What is required: If a record holds a picture, please leave the picture out and copy the rest of the record exactly.
--------------------------------
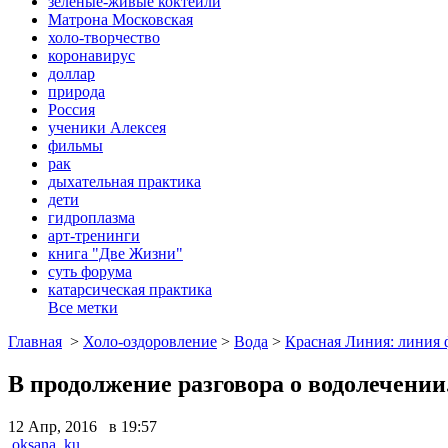
зеленые-живые коктейли
Матрона Московская
холо-творчество
коронавирус
доллар
природа
Россия
ученики Алексея
фильмы
рак
дыхательная практика
дети
гидроплазма
арт-тренинги
книга "Две Жизни"
суть форума
катарсическая практика
Все метки
Главная
>
Холо-оздоровление
>
Вода
>
Красная Линия: линия 
В продолжение разговора о водолечении
12 Апр, 2016 в 19:57
oksana_ku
--------------------------------
Written solution:
зеленые-живые коктейли
Матрона Московская
холо-творчество
коронавирус
доллар
природа
Россия
ученики Алексея
фильмы
рак
дыхательная практика
дети
гидроплазма
арт-тренинги
книга "Две Жизни"
суть форума
катарсическая практика
Все метки
Главная
>
Холо-оздоровление
>
Вода
>
Красная Линия: линия 
В продолжение разговора о водолечении
12 Апр, 2016 в 19:57
oksana_ku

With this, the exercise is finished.